*Aim of the exercise*.
Please quote the Romanticism text below in full, word for word.

BEGIN Study text

William Blake is considered a seminal figure in the history of both the poetry and visual arts of the Romantic age.

Romanticism was an artistic, literary, and intellectual movement that originated in Europe toward the end of the 18th century. Scholars regard the publishing of William Wordsworth's and Samuel Coleridge's Lyrical Ballads in 1798 as probably the beginning of the movement in England, and the Coronation of Queen Victoria in 1838 as its end. Romanticism arrived in other parts of the English-speaking world later; in the United States, about 1820.

The Romantic period was one of social change in England because of the depopulation of the countryside and the rapid growth of overcrowded industrial cities between 1798 and 1832. The movement of so many people in England was the result of two forces: the Agricultural Revolution, which involved enclosures that drove workers and their families off the land; and the Industrial Revolution, which provided jobs "in the factories and mills, operated by machines driven by steam-power". Indeed, Romanticism may be seen in part as a reaction to the Industrial Revolution, though it was also a revolt against the aristocratic social and political norms of the Age of Enlightenment, as well as a reaction against the scientific rationalization of nature. The French Revolution had an important influence on the political thinking of many Romantic figures at this time as well.

==England==
===18th-century precursors===
The Romantic movement in English literature of the early 19th century has its roots in 18th-century poetry, the Gothic novel and the novel of sensibility. This includes the pre-Romantic graveyard poets from the 1740s, whose works are characterized by gloomy meditations on mortality, "skulls and coffins, epitaphs and worms". To this was added by later practitioners, a feeling for the "sublime" and uncanny, and an interest in ancient English poetic forms and folk poetry. These concepts are often considered precursors of the Gothic genre. Gothic poets include Thomas Gray (1716–71), whose Elegy Written in a Country Churchyard (1751) is "the best known product of this kind of sensibility"; William Cowper (1731–1800); Christopher Smart (1722–71); Thomas Chatterton (1752–70); Robert Blair (1699–1746), author of The Grave (1743), "which celebrates the horror of death"; and Edward Young (1683–1765), whose The Complaint, or Night-Thoughts on Life, Death and Immortality (1742–45) is another "noted example of the graveyard genre". Other precursors of Romanticism are the poets James Thomson (1700–48) and James Macpherson (1736–96).

END Study text
BEGIN Information

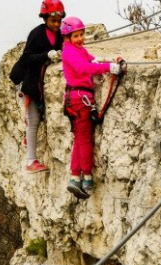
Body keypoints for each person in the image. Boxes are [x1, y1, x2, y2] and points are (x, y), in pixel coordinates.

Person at [60, 16, 124, 199]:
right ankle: (85, 178)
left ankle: (76, 177)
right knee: (85, 139)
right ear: (67, 37)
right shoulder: (70, 51)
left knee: (80, 138)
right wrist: (109, 68)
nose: (80, 39)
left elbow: (92, 61)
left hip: (77, 99)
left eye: (81, 34)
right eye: (76, 36)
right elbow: (83, 69)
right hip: (80, 99)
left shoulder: (78, 50)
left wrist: (106, 63)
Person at [10, 0, 65, 173]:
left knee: (36, 118)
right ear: (45, 18)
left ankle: (29, 139)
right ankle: (31, 161)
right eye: (52, 21)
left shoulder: (59, 35)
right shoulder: (37, 34)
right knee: (33, 120)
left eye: (58, 21)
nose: (56, 24)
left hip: (37, 82)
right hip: (27, 82)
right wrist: (46, 55)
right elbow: (26, 58)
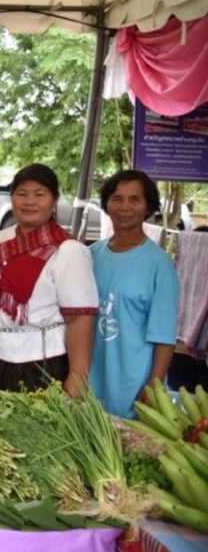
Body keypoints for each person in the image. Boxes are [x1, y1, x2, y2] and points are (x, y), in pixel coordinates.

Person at [0, 163, 98, 397]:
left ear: (54, 201)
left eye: (39, 194)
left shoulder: (69, 250)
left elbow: (80, 319)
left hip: (40, 360)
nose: (29, 201)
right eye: (22, 194)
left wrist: (78, 376)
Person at [90, 170, 179, 418]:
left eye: (135, 199)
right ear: (107, 204)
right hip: (90, 381)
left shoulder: (159, 264)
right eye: (117, 199)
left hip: (133, 386)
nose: (124, 207)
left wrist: (154, 384)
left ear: (147, 207)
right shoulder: (91, 255)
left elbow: (164, 335)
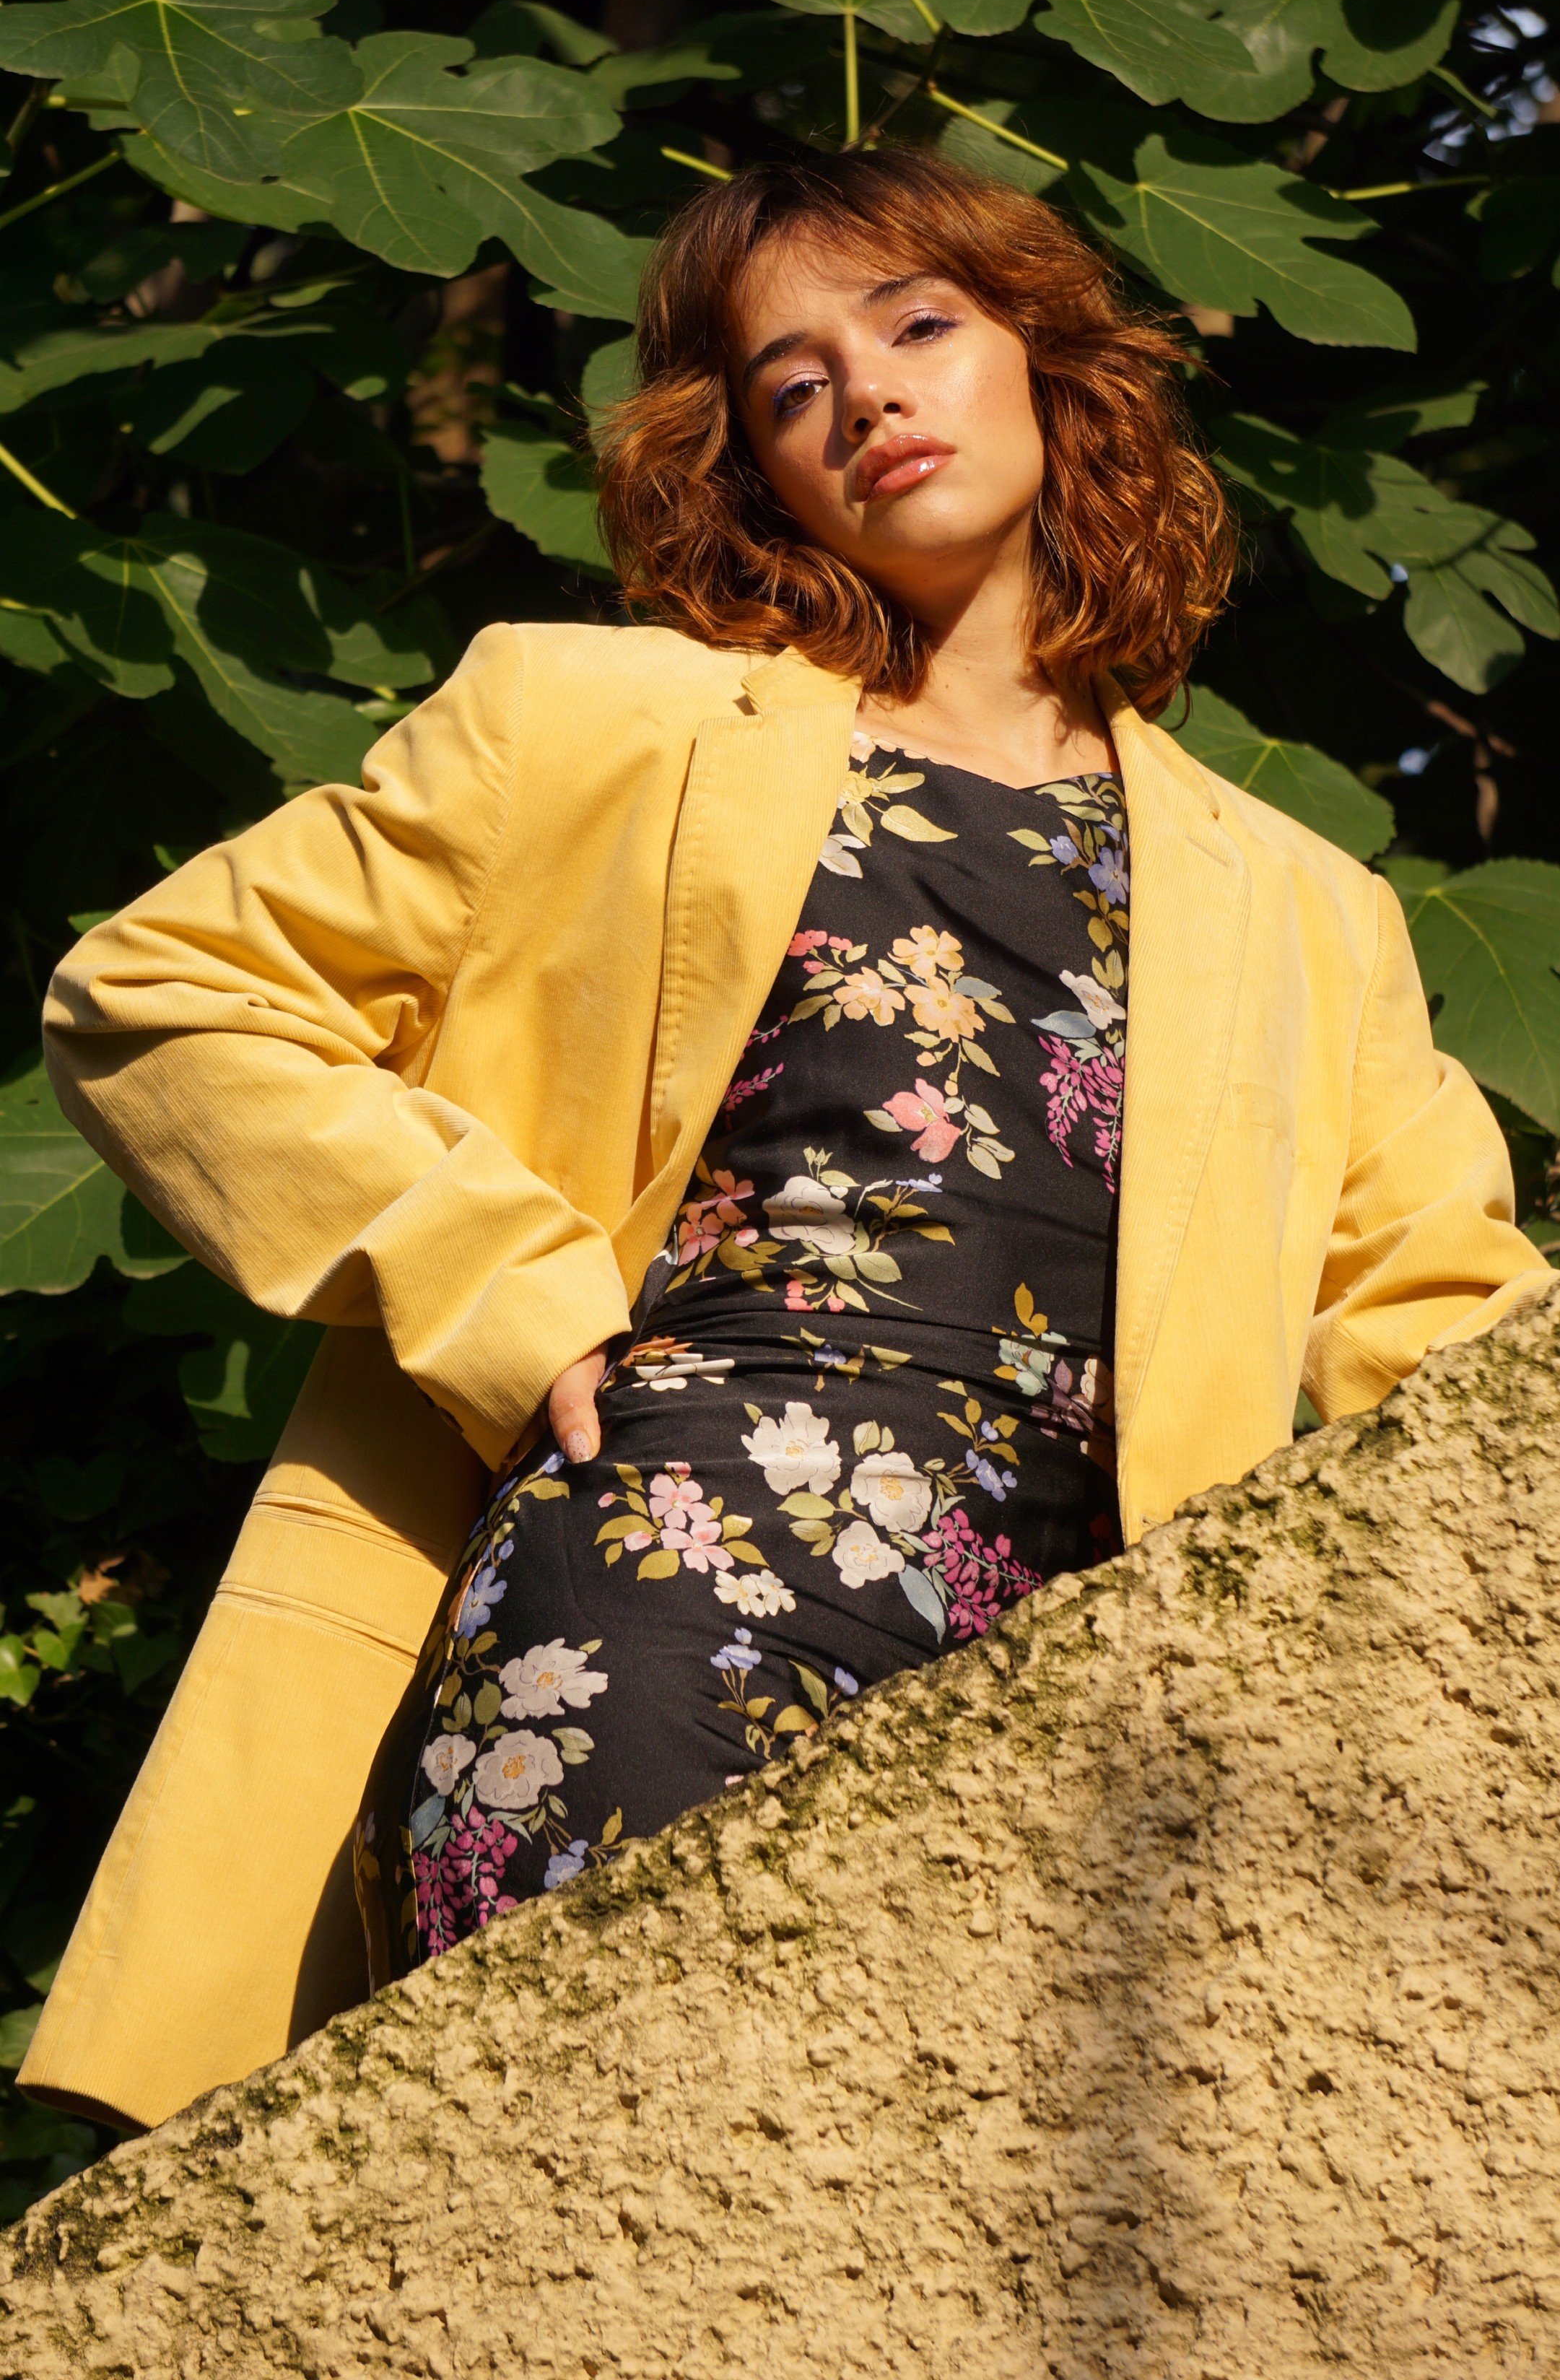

END Information

*Output for this task*.
William Blake is considered a seminal figure in the history of both the poetry and visual arts of the Romantic age.

Romanticism was an artistic, literary, and intellectual movement that originated in Europe toward the end of the 18th century. Scholars regard the publishing of William Wordsworth's and Samuel Coleridge's Lyrical Ballads in 1798 as probably the beginning of the movement in England, and the Coronation of Queen Victoria in 1838 as its end. Romanticism arrived in other parts of the English-speaking world later; in the United States, about 1820.

The Romantic period was one of social change in England because of the depopulation of the countryside and the rapid growth of overcrowded industrial cities between 1798 and 1832. The movement of so many people in England was the result of two forces: the Agricultural Revolution, which involved enclosures that drove workers and their families off the land; and the Industrial Revolution, which provided jobs "in the factories and mills, operated by machines driven by steam-power". Indeed, Romanticism may be seen in part as a reaction to the Industrial Revolution, though it was also a revolt against the aristocratic social and political norms of the Age of Enlightenment, as well as a reaction against the scientific rationalization of nature. The French Revolution had an important influence on the political thinking of many Romantic figures at this time as well.

==England==
===18th-century precursors===
The Romantic movement in English literature of the early 19th century has its roots in 18th-century poetry, the Gothic novel and the novel of sensibility. This includes the pre-Romantic graveyard poets from the 1740s, whose works are characterized by gloomy meditations on mortality, "skulls and coffins, epitaphs and worms". To this was added by later practitioners, a feeling for the "sublime" and uncanny, and an interest in ancient English poetic forms and folk poetry. These concepts are often considered precursors of the Gothic genre. Gothic poets include Thomas Gray (1716–71), whose Elegy Written in a Country Churchyard (1751) is "the best known product of this kind of sensibility"; William Cowper (1731–1800); Christopher Smart (1722–71); Thomas Chatterton (1752–70); Robert Blair (1699–1746), author of The Grave (1743), "which celebrates the horror of death"; and Edward Young (1683–1765), whose The Complaint, or Night-Thoughts on Life, Death and Immortality (1742–45) is another "noted example of the graveyard genre". Other precursors of Romanticism are the poets James Thomson (1700–48) and James Macpherson (1736–96).